Mit dem Recht auf informationelle Selbstbestimmung wären eine Gesellschaftsordnung und eine diese ermöglichende Rechtsordnung nicht vereinbar, in der Bürger nicht mehr wissen können, wer was wann und bei welcher Gelegenheit über sie weiß.

Ist noch Platz auf der Tafel zum Weitermeißeln? Bitte schön:

Daten über mich sind laut Gesetz meine Daten, egal wer sie zu welchem Zweck speichert und egal, wo diese gespeichert sind.

Bettina Schön hat also recht und Frau Thun sollte sich mal ein wenig mit dem Thema beschäftigen. Dazu hätte sie eventuell Zeit, wenn sie nicht Sonntagsreden im Ethikrat schwingen müsste.

Wenn Ihr nun meint, dass das schon alles ist, was die Frau Thun an Ahnungslosigkeit zum Besten gegeben hat, dann führt Euch mal diesen Absatz zu Gemüt:

Eine Gesundheitsdateninfrastruktur [ist] auch für Unternehmen wichtig, „weil wir alle [...] in der Pandemie profitiert [haben], dass eine Impfung zur Verfügung stand“. Bei der Entwicklung der Impfstoffe hätte man allerdings nicht von den deutschen Daten profitiert.

Ich lasse das einmal unkommentiert so stehen.

Rückkehr zur Sachfrage

Ich finde es unerträglich, wie hier eine Sachfrage erst durch populistische Sprüche der Politik verzerrt und dann mit dem moralinhaltigen Schleim des Ethikrats übergossen wird, bis die Kernfrage nicht mehr zu erkennen ist.

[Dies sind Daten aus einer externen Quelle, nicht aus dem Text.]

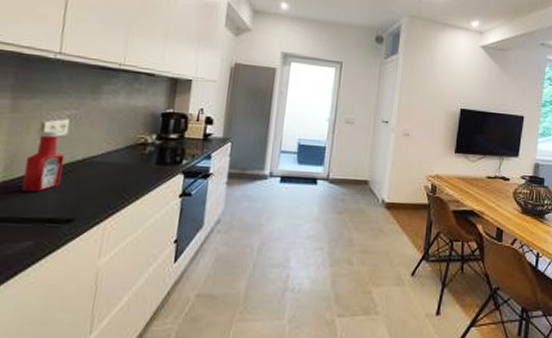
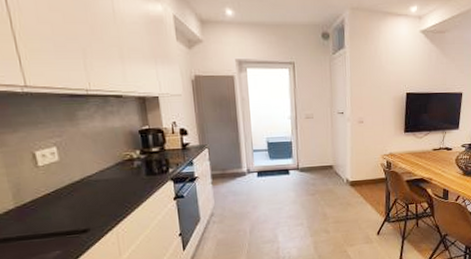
ketchup bottle: present [21,130,65,193] -> none [29,158,68,213]

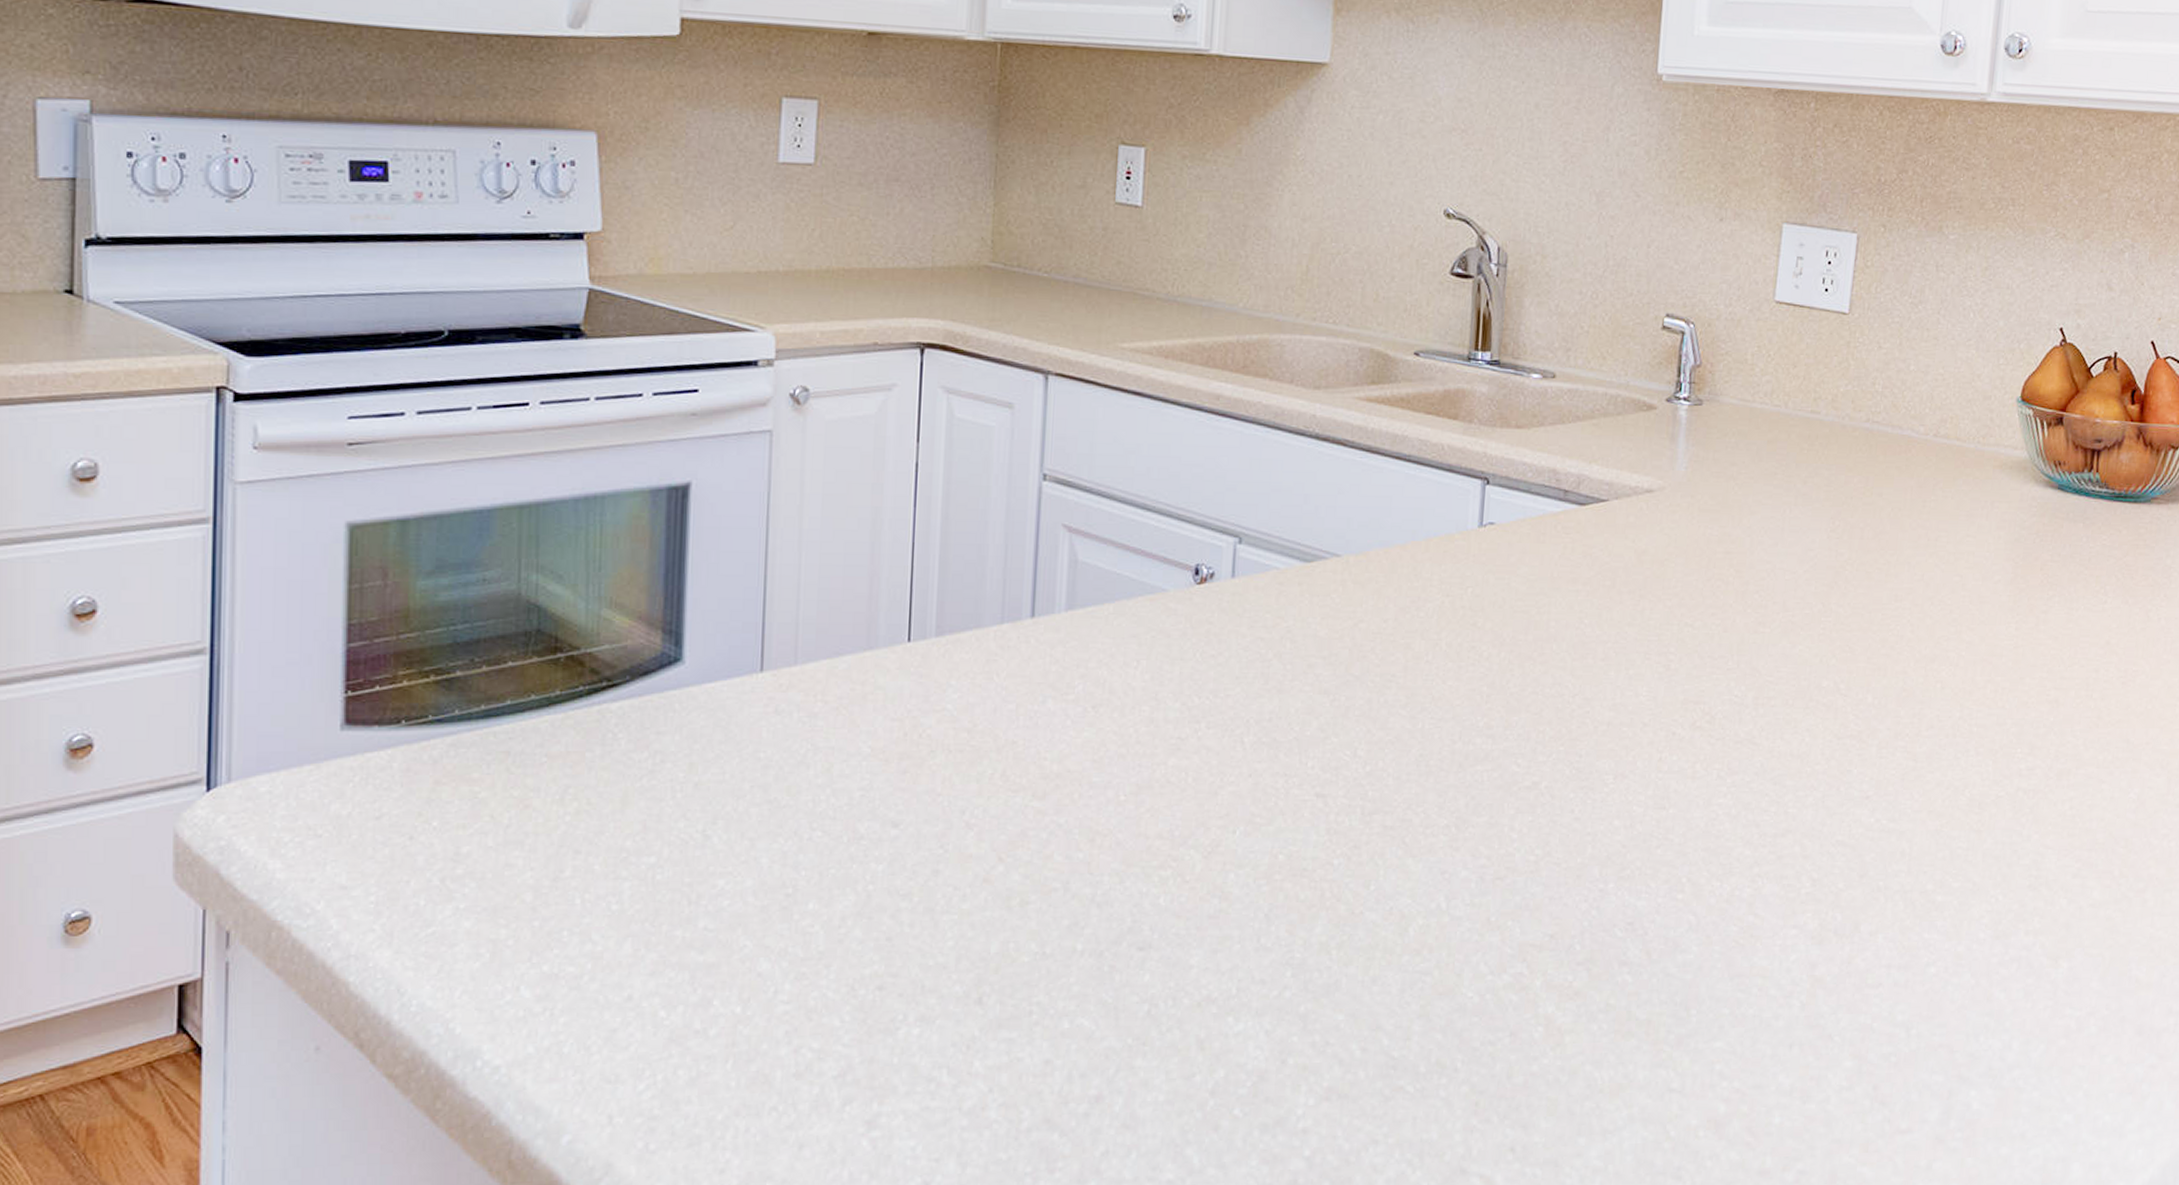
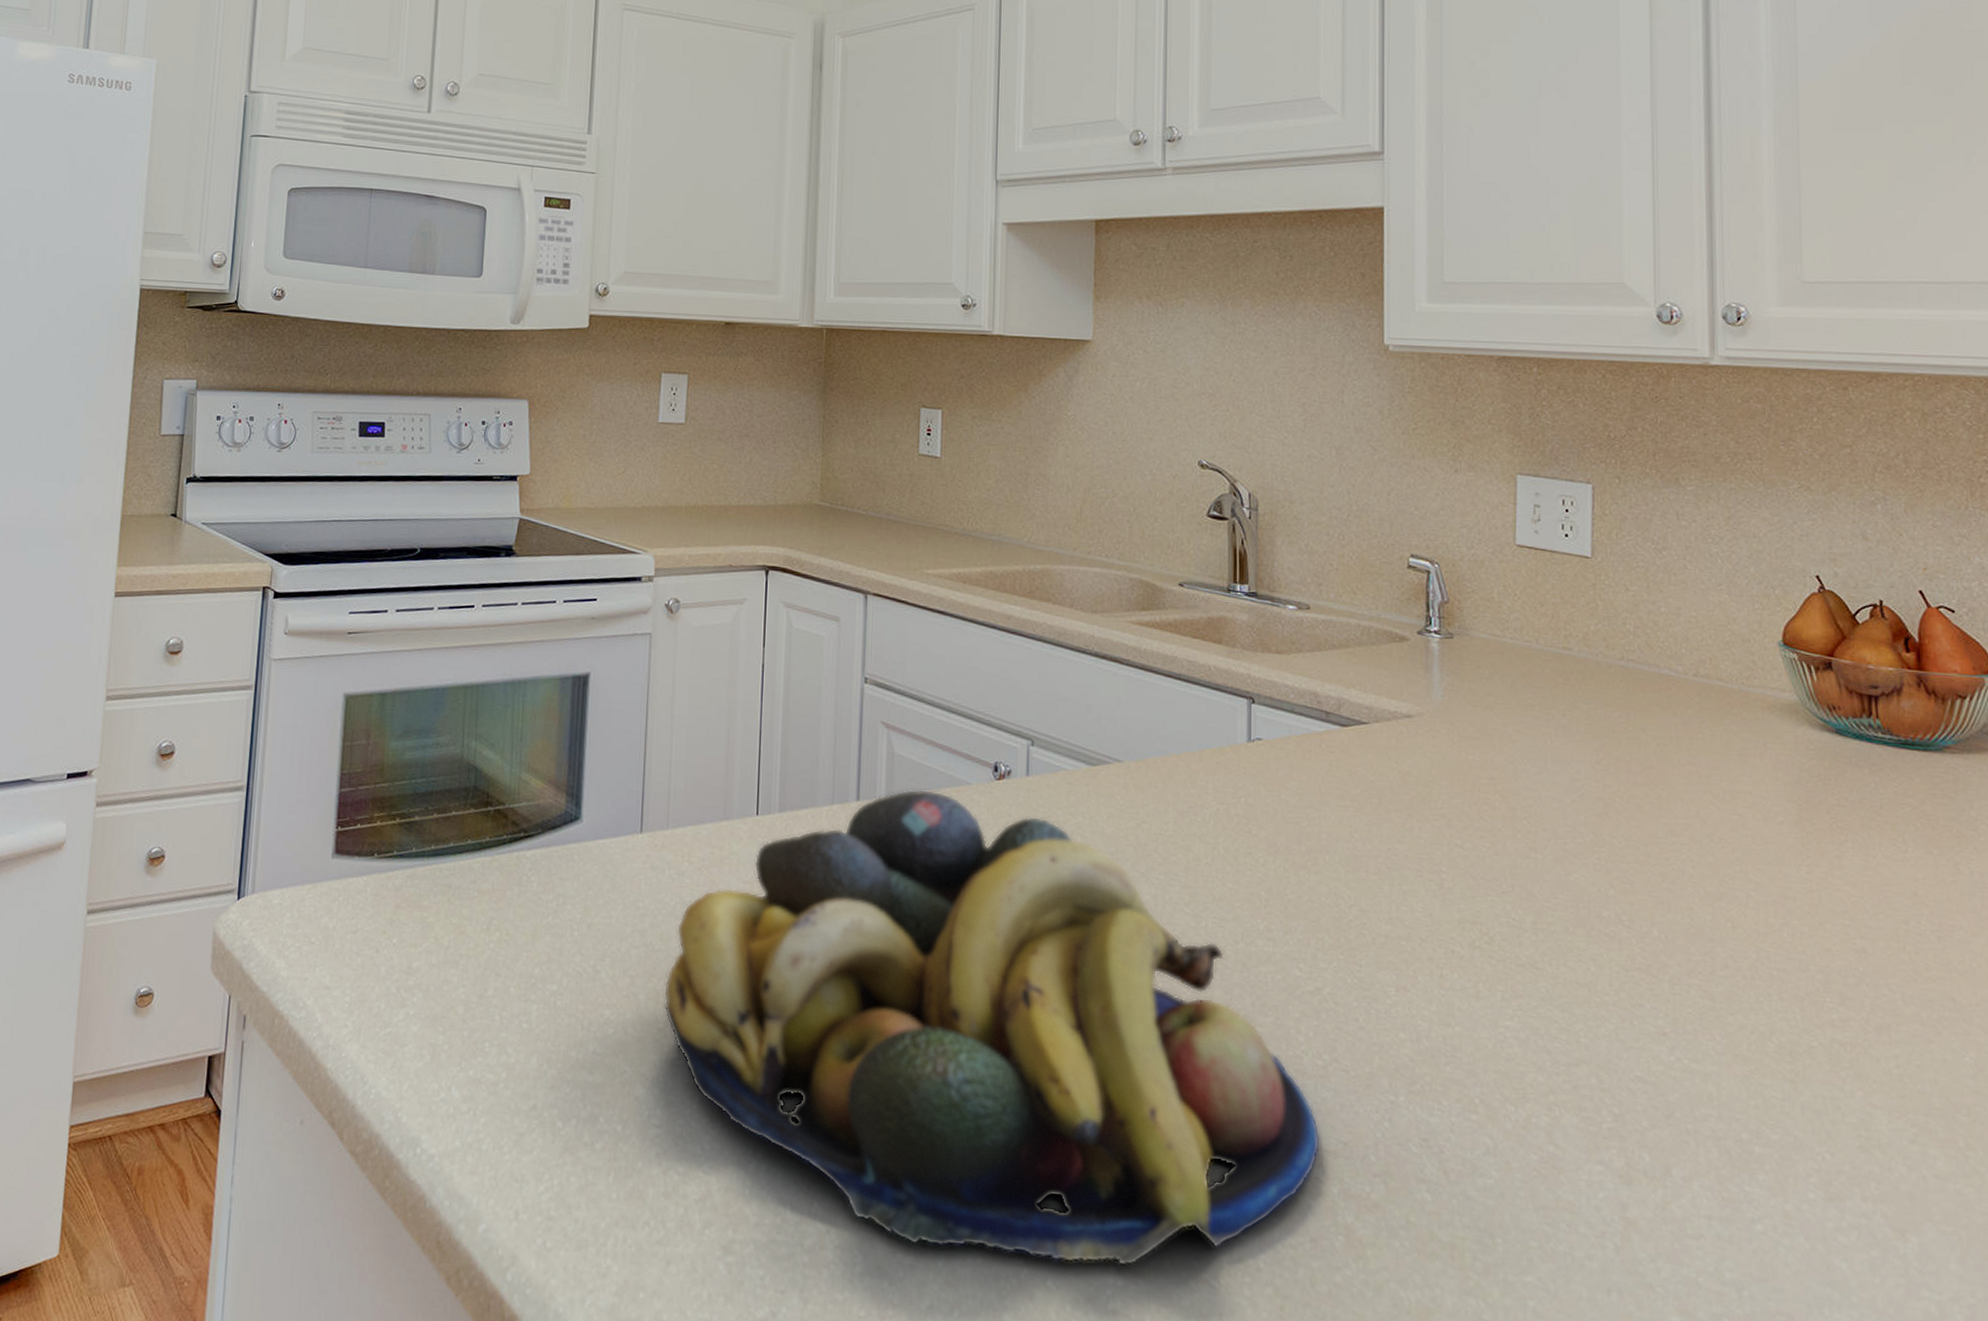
fruit bowl: none [792,600,1527,1092] -> present [663,789,1320,1266]

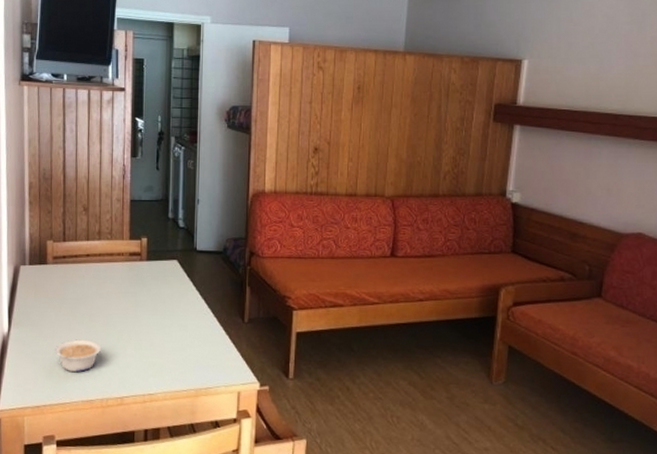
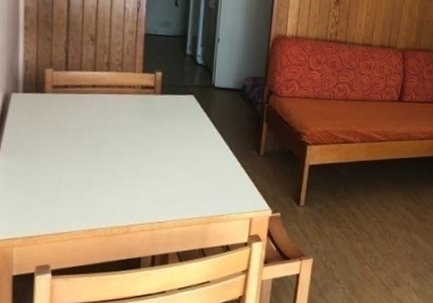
legume: present [55,339,102,372] -> none [52,169,107,202]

Kann man nicht einmal ein paar Experten, die sich mit Datensicherheit wirklich auskennen, darüber diskutieren lassen, wie man eine ePA realisieren kann und wie man Informationen daraus für ausgewählte wissenschaftliche Projekte zur Verfügung stellen könnte? Also nicht als Automatismus für jeden wirtschaftlich Interessierten, sondern als Ausnahme für die Forschung?

Soweit zu meinem naiven Traum von einer besseren Welt. Denn Frau Thun sieht das so:

Wir haben mehr Datenschützer und Juristen in Deutschland, die sich über die ePA unterhalten als Ärzte [...] vielleicht sollten wir das mal umdrehen und über den Nutzen reden.

OMFG!

Update 30.03.2023: Ergänzung durch Absätze über den Deutschen Ethikrat und das Thema „Joint Controller Agreement“.

Update 17.09.2023: Dieses Video zeigt sehr schön, wer alles an der Digitalisierung des Gesundheitswesens verdient und wie die Mitspieler vernetzt sind. Das ist sehr sehenswert.

__________

* Ich schreibe hier „angeblich“, weil der Prozess so laufen wird, dass interessierte Parteien einen Antrag auf Nutzung der Daten stellen werden und dabei ein wissenschaftliches Interesse als Begründung angeben werden.

** Nun gut: Für eine Karriere als Gesundheitsministerin hätte sie geradezu ideale Voraussetzungen.

*** Eine detaillierte Darstellung der Problematik findet sich hier.